Erstellt von DL-Redaktion am Dienstag 10. April 2018

Männer, die auf schwindende Horizonte starren

Roter Faden Hannover rote Zusatzmarkierung.jpg

Durch die Woche mit Klaus Raab

Fußball

Der ehemalige englische Fußballspieler Gary Lineker hat das Selbstverständnis der Deutschen einmal treffend beschrieben: „Fußball ist ein einfaches Spiel: 22 Männer jagen 90 Minuten lang einem Ball nach, und am Ende gewinnen die Deutschen.“ Dann aber gewann Chelsea London ein Finale gegen Bayern München, und das auch noch im Elfmeterschießen, das die Engländer nie konnten. Und Lineker nahm seinen Satz zurück. Er twitterte: „But not any more.“ – „Jetzt nicht mehr.“

Lineker, dieser Teufelskerl: Er hat eine längerfristige Entwicklung in zwei Sätzen zusammengefasst.
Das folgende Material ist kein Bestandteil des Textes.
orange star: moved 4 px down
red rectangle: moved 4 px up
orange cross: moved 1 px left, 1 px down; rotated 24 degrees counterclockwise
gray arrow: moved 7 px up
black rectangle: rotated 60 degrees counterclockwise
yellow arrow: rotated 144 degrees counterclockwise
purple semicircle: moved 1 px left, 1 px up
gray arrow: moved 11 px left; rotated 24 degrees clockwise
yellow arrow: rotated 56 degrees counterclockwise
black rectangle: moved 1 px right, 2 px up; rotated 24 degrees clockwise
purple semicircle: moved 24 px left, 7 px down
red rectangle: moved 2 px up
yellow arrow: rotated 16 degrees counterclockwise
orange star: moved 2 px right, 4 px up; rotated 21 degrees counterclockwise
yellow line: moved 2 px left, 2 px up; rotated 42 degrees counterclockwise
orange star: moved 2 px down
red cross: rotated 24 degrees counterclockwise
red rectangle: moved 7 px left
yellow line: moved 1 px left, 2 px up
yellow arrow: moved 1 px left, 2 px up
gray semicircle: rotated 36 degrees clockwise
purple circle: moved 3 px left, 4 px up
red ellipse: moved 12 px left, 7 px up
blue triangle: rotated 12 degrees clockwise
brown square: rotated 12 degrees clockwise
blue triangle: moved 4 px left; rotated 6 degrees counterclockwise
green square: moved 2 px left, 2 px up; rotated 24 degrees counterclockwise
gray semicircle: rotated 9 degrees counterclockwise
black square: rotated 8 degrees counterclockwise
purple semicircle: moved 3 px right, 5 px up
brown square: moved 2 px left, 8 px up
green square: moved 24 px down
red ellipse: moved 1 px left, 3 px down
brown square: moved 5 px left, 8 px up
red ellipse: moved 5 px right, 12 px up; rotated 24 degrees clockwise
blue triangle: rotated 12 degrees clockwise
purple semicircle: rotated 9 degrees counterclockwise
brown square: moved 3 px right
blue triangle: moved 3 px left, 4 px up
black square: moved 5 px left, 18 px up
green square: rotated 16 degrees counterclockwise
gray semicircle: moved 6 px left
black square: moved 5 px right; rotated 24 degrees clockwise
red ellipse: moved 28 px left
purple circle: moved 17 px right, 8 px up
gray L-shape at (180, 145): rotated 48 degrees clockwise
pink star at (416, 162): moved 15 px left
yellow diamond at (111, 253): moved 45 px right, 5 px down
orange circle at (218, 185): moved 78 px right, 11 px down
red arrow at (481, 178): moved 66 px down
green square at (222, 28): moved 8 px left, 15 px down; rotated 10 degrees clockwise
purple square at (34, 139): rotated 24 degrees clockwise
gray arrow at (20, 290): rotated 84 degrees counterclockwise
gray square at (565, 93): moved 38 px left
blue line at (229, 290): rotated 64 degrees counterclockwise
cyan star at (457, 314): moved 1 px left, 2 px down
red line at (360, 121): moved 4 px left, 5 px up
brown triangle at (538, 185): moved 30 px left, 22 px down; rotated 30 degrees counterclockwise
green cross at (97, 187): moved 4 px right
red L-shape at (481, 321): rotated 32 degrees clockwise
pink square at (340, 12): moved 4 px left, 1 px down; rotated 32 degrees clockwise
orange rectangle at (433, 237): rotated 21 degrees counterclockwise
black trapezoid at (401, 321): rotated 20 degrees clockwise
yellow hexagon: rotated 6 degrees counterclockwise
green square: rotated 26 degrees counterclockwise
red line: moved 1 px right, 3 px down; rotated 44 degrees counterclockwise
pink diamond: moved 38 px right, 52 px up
Früher machten Autos in Deutschland einfach schön brummbrumm, und Kopftücher waren für ältere Feldarbeiterinnen reserviert. Heute weiß man nicht mehr, ob man morgen mit seiner Karre noch in die Innenstadt darf. Und welche Rolle Kopftücher in der Debatte darüber spielen, was angeblich deutsch ist, ist bekannt. Früher bildete sich jeder Büroangestellte was auf die deutsche Ingenieurskunst ein, „made in Germany“, supergeil. Heute kriegt der Deutsche keinen Flughafen mehr gebaut, und wenn er einen echten Handwerker zu Hilfe rufen will, etwa aus Polen, dann hat er mal wieder keinen Handyempfang. Die beruhigenden „Horizonte der Verlässlichkeit“, wie sie der Soziologe Thomas Druyen nennt, sind abhandengekommen.

In diesem Zusammenhang kann man wohl auch den jüngsten Text von Jens Jessen lesen. Er behauptet in der Zeit, in der #MeToo-Debatte gehe es nicht „um die Gleichberechtigung der Frauen, sondern um den ideologischen Triumph des totalitären Feminismus“. Ich darf das vielleicht mal für Männer übersetzen, die früher morgens wichtig zur Arbeit gingen und samstags das Auto wuschen: Jessen sagt, die Weiber wollen nicht nur die Hälfte vom Kuchen, die wollen jetzt auch noch, dass wir ihn backen.

Teufelskerl

File:Nora Gomringer 2010.JPG

Der Punkt ist: Man könnte ja diskutieren. Wenn Jessen Männer „unter Generalverdacht“ sieht, dann bewegt sich das durchaus in Richtung Analyse zumindest einer feministischen Strömung: Die Ansicht, dass jeder Mann als Träger des Tätergeschlechts und damit als potenzieller Täter betrachtet werden sollte, begegnete einem jüngst ja tatsächlich immer wieder einmal. Sie ist essen­zia­listisch und mindestens diskutabel.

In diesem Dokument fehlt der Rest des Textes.